La vorágine es mucho
más que una novela de aventuras o una historia de amor trágico: es una denuncia
feroz contra la explotación del ser humano y de la naturaleza. Su vigencia es
innegable, pues los conflictos sociales, económicos y ambientales que retrata
siguen presentes en muchos rincones de América Latina. En su lenguaje vibrante
y en su visión crítica, la novela se consolida como una obra esencial de
nuestra literatura, capaz de mostrarnos tanto la belleza como el espanto de una
selva que devora.
Lo que hace de La vorágine una obra tan
potente no es solo su contenido de denuncia, sino el estilo narrativo con el
que José Eustasio Rivera lo articula. Su prosa es exuberante, casi alucinada,
cargada de imágenes poéticas y descripciones febriles que reflejan tanto la
inmensidad salvaje de la selva como el caos emocional del protagonista. Hay
momentos en que el lenguaje se desborda, se enreda, como si imitara el ritmo
espeso y laberíntico de la naturaleza misma. Rivera fusiona lo lírico con lo
testimonial: cada escena parece escrita desde el vértigo de quien presencia lo
inenarrable y, sin embargo, intenta dejar constancia de ello.

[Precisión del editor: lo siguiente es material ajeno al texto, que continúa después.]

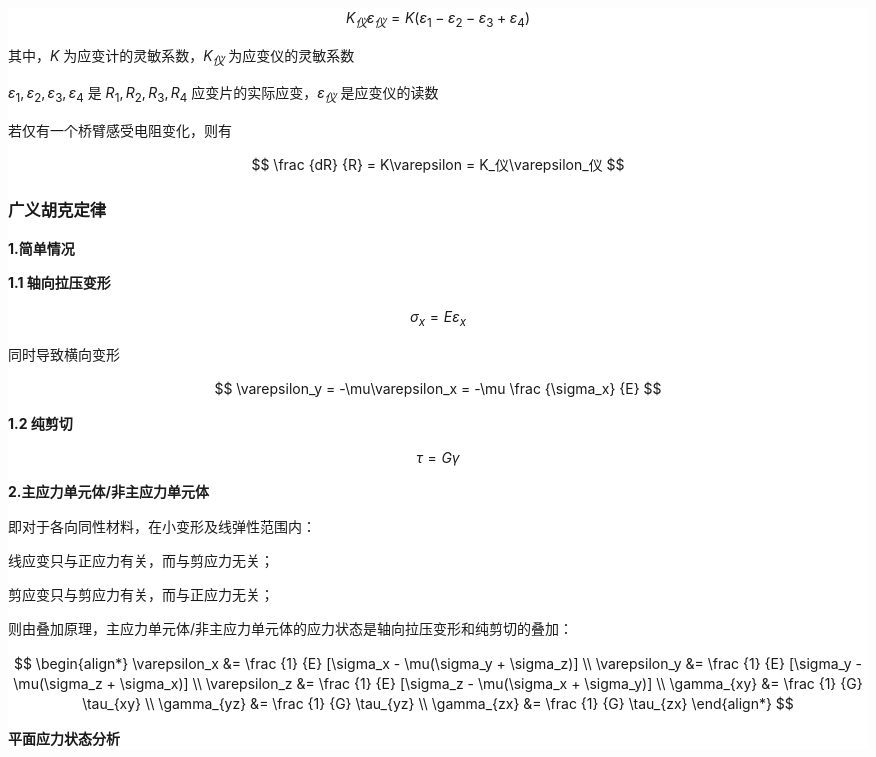 $$
K_仪\varepsilon_仪 = K(\varepsilon_1 - \varepsilon_2 - \varepsilon_3 + \varepsilon_4)
$$

其中，$K$ 为应变计的灵敏系数，$K_仪$ 为应变仪的灵敏系数

$\varepsilon_1, \varepsilon_2, \varepsilon_3, \varepsilon_4$ 是 $R_1, R_2, R_3, R_4$ 应变片的实际应变，$\varepsilon_仪$ 是应变仪的读数

若仅有一个桥臂感受电阻变化，则有

$$
\frac {dR} {R} = K\varepsilon = K_仪\varepsilon_仪
$$

### 广义胡克定律

**1.简单情况**

**1.1 轴向拉压变形**

$$
\sigma_x = E\varepsilon_x
$$

同时导致横向变形	

$$
\varepsilon_y = -\mu\varepsilon_x = -\mu \frac {\sigma_x} {E}
$$

**1.2 纯剪切**

$$
\tau = G \gamma
$$

**2.主应力单元体/非主应力单元体**

即对于各向同性材料，在小变形及线弹性范围内：

线应变只与正应力有关，而与剪应力无关；

剪应变只与剪应力有关，而与正应力无关；

则由叠加原理，主应力单元体/非主应力单元体的应力状态是轴向拉压变形和纯剪切的叠加：

$$
\begin{align*}
\varepsilon_x &= \frac {1} {E} [\sigma_x - \mu(\sigma_y + \sigma_z)] \\
\varepsilon_y &= \frac {1} {E} [\sigma_y - \mu(\sigma_z + \sigma_x)] \\
\varepsilon_z &= \frac {1} {E} [\sigma_z - \mu(\sigma_x + \sigma_y)] \\
\gamma_{xy} &= \frac {1} {G} \tau_{xy} \\
\gamma_{yz} &= \frac {1} {G} \tau_{yz} \\
\gamma_{zx} &= \frac {1} {G} \tau_{zx}
\end{align*}
$$

**平面应力状态分析**
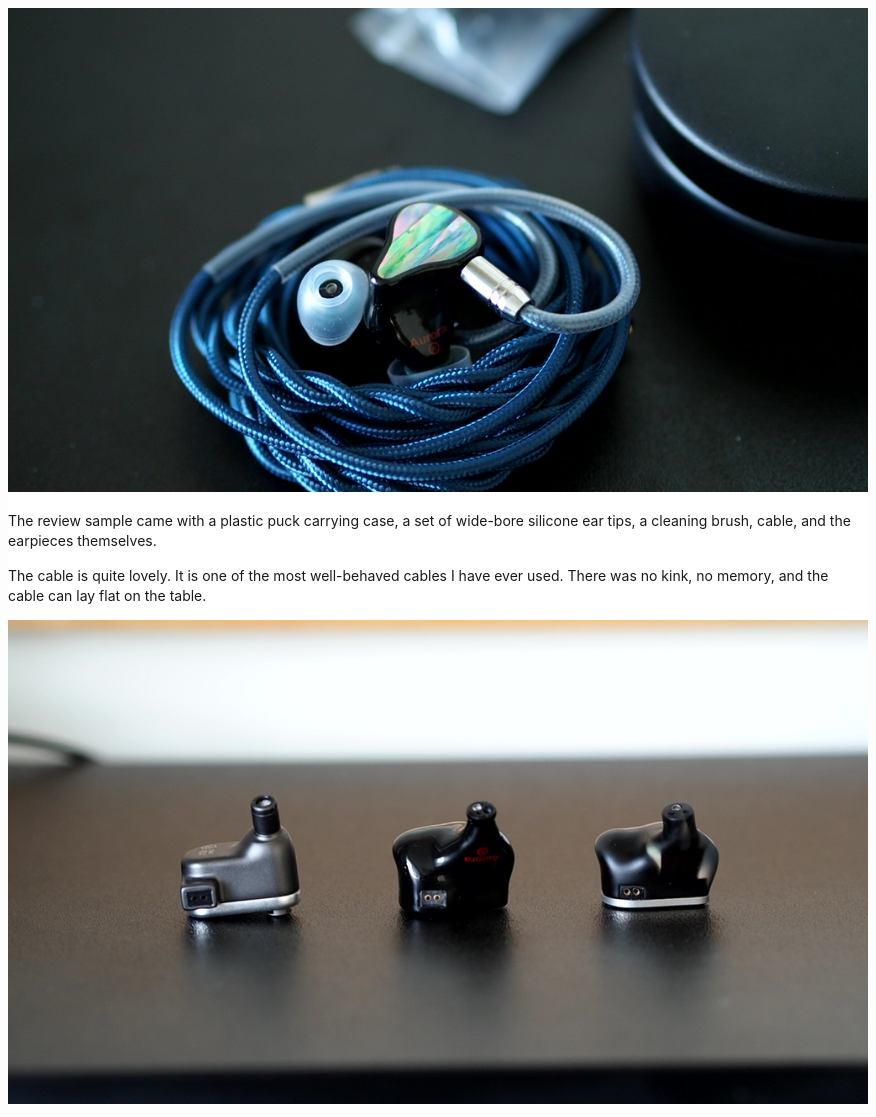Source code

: ![](/assets/images/Aurora/Aurora_00002.jpg)

The review sample came with a plastic puck carrying case, a set of wide-bore silicone ear tips, a cleaning brush, cable, and the earpieces themselves. 

The cable is quite lovely. It is one of the most well-behaved cables I have ever used. There was no kink, no memory, and the cable can lay flat on the table. 

![](/assets/images/Aurora/Aurora_00003.jpg)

Este estilo intensifica la experiencia del
lector, no solo como espectador sino como partícipe de un descenso físico y
espiritual. La selva no es solo paisaje; es una fuerza viva que transforma a
quien la atraviesa, una entidad que resiste ser domesticada por el lenguaje o
por el progreso.
A más de un siglo de su publicación, La
vorágine sigue dialogando con las problemáticas contemporáneas: el
extractivismo desmedido, la violencia contra comunidades indígenas, la
devastación ecológica, el abandono estatal de las regiones periféricas. En una
era en que la Amazonía continúa siendo saqueada en nombre del desarrollo, y
donde los discursos oficiales aún minimizan o encubren el impacto de la
destrucción ambiental, la novela de Rivera resuena como un eco incómodo, una
advertencia que no ha perdido su vigencia. Leerla hoy no es un acto nostálgico,
sino un ejercicio urgente de memoria crítica.El elenco de la puesta en escena televisiva
En definitiva, La vorágine no solo es
una obra maestra del regionalismo latinoamericano, sino un grito persistente
contra la barbarie disfrazada de civilización. Rivera nos obliga a mirar de
frente las heridas abiertas por el progreso a sangre y caucho, y lo hace con
una intensidad poética que no suaviza, sino que amplifica el horror. Leer esta
novela hoy es reconocer que la selva sigue ardiendo, que sus ecos aún nos
interpelan, y que la literatura, cuando se compromete con la verdad, puede
convertirse en una forma de resistencia.